SIERRA CLUB RALLIES FOR LABOR RIGHTS. The Sierra Club reaffirmed is strong commitment to working for the passage of the Employee Free Choice Act, as President Allison Chin spoke at a 2/4 rally outside the US Capitol featuring Sen. Tom Harkin (D-Iowa), Reps. George Miller (D-Calif.) and Pete Visclosky (D-Ind.), AFL-CIO President John Sweeney, United Steelworkers President Leo Gerard, Communications Workers of America President Larry Cohen, more than a dozen other national labor leaders, and workers who had been fired for attempting to form a union in their workplace. “We support this vital piece of legislation because it’s right for workers, right for America, and because it is simply the right thing to do,” Chin said. “But we also know that companies that treat their workers right are much more likely to treat our environment right.”

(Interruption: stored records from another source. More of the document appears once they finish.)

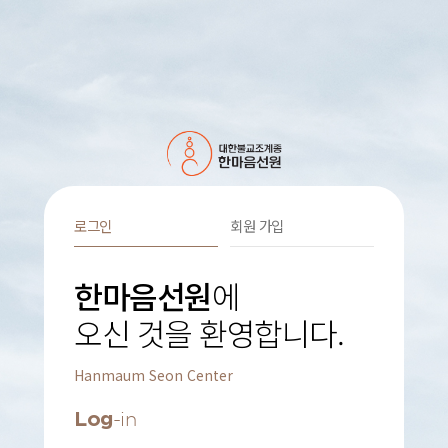
로그인
회원 가입
한마음선원
에
오신 것을 환영합니다.
Hanmaum Seon Center
Log
-in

SALAZAR CANCELS UTAH OIL LEASES. Interior Secretary Ken Salazar on 2/4 canceled 77 oil and gas leases the Bush administration issued that would have opened 100,000 acres of Utah wilderness to drilling. The cancellation was welcomed by Natural Resources Defense Council (NRDC), the Southern Utah Wilderness Alliance (SUWA), Earthjustice, and the Wilderness Society, whose coalition filed suit to stop the leasing,. In January, a federal judge granted a temporary restraining order preventing the Bureau of Land Management (BLM) from moving forward with these leases. Salazar said some of the parcels will be reviewed for possible leases later.

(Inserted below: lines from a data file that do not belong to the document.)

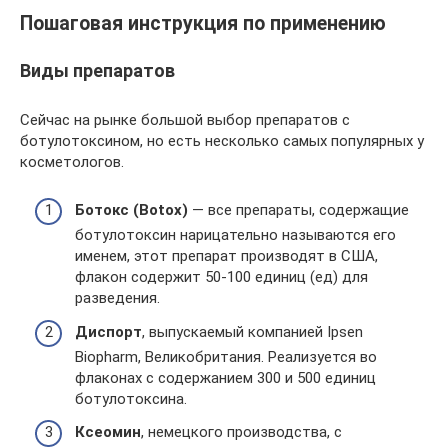
Пошаговая инструкция по применению
Виды препаратов
Сейчас на рынке большой выбор препаратов с
ботулотоксином, но есть несколько самых популярных у
косметологов.
Ботокс (Botox)
— все препараты, содержащие
ботулотоксин нарицательно называются его
именем, этот препарат производят в США,
флакон содержит 50-100 единиц (ед) для
разведения.
Диспорт
, выпускаемый компанией Ipsen
Biopharm, Великобритания. Реализуется во
флаконах с содержанием 300 и 500 единиц
ботулотоксина.
Ксеомин
, немецкого производства, с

FARMLAND DECLINES. Some 16.2 mln acres of land has been taken out of farm production, the recently released 2007 Census of Agriculture reported. Farmland dropped by from 938,279,056 to 922,095,840 acres. “Once again we see a nationwide decline in land in farms,” said Jon Scholl, president of American Farmland Trust (farmland.org). “While this does not automatically mean the land has been converted to developed uses, it does mean the agricultural land is no longer in production. This comes at a time when there is much discussion about the importance of agriculture and agricultural land in meeting some of the biggest food, fiber, energy, and ecosystem challenges our nation faces.” The census does not measure farmland conversion. The USDA Natural Resources Conservation Service formerly provided reliable farmland conversion data through the National Resources Inventory (NRI) at the national and state levels, but the agency has not had adequate resources to support this effort for several years. AFT would like to see the NRI revived, and the development of state level tracking systems so communities can understand what’s happening to agricultural land, set farmland protection goals and measure their progress.